- [What the exercise asks] Each line from the one containing "Transportkosten mehr an." through the final line below must be reproduced exactly, and no others.
* * * * *
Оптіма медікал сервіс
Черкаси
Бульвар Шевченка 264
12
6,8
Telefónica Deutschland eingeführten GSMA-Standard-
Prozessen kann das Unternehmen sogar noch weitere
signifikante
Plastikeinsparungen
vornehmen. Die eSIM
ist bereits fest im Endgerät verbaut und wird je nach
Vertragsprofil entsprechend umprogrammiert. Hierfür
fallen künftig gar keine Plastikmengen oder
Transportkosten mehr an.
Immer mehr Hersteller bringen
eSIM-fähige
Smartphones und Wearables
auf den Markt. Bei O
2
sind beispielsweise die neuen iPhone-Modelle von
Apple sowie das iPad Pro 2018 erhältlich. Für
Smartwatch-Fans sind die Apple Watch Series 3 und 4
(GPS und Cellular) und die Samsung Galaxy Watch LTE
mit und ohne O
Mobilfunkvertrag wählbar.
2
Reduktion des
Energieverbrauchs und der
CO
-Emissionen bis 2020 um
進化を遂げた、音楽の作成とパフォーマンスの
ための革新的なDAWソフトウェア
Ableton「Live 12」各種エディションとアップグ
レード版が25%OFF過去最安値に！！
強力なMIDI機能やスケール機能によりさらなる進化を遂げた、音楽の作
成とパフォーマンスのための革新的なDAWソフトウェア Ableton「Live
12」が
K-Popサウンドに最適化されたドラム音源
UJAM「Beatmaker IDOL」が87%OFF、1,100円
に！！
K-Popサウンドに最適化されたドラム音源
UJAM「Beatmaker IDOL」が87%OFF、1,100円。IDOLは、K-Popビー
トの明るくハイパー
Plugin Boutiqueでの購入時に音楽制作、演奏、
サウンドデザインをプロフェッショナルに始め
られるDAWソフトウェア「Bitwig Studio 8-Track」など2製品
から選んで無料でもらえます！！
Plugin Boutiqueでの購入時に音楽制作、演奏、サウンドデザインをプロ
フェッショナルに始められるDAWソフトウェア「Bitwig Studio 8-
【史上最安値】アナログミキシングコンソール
* * * * *
- [Solution]
Transportkosten mehr an.
Immer mehr Hersteller bringen
eSIM-fähige
Smartphones und Wearables
auf den Markt. Bei O
2
sind beispielsweise die neuen iPhone-Modelle von
Apple sowie das iPad Pro 2018 erhältlich. Für
Smartwatch-Fans sind die Apple Watch Series 3 und 4
(GPS und Cellular) und die Samsung Galaxy Watch LTE
mit und ohne O
Mobilfunkvertrag wählbar.
2
Reduktion des
Energieverbrauchs und der
CO
-Emissionen bis 2020 um
進化を遂げた、音楽の作成とパフォーマンスの
ための革新的なDAWソフトウェア
Ableton「Live 12」各種エディションとアップグ
レード版が25%OFF過去最安値に！！
強力なMIDI機能やスケール機能によりさらなる進化を遂げた、音楽の作
成とパフォーマンスのための革新的なDAWソフトウェア Ableton「Live
12」が
K-Popサウンドに最適化されたドラム音源
UJAM「Beatmaker IDOL」が87%OFF、1,100円
に！！
K-Popサウンドに最適化されたドラム音源
UJAM「Beatmaker IDOL」が87%OFF、1,100円。IDOLは、K-Popビー
トの明るくハイパー
Plugin Boutiqueでの購入時に音楽制作、演奏、
サウンドデザインをプロフェッショナルに始め
られるDAWソフトウェア「Bitwig Studio 8-Track」など2製品
から選んで無料でもらえます！！
Plugin Boutiqueでの購入時に音楽制作、演奏、サウンドデザインをプロ
フェッショナルに始められるDAWソフトウェア「Bitwig Studio 8-
【史上最安値】アナログミキシングコンソール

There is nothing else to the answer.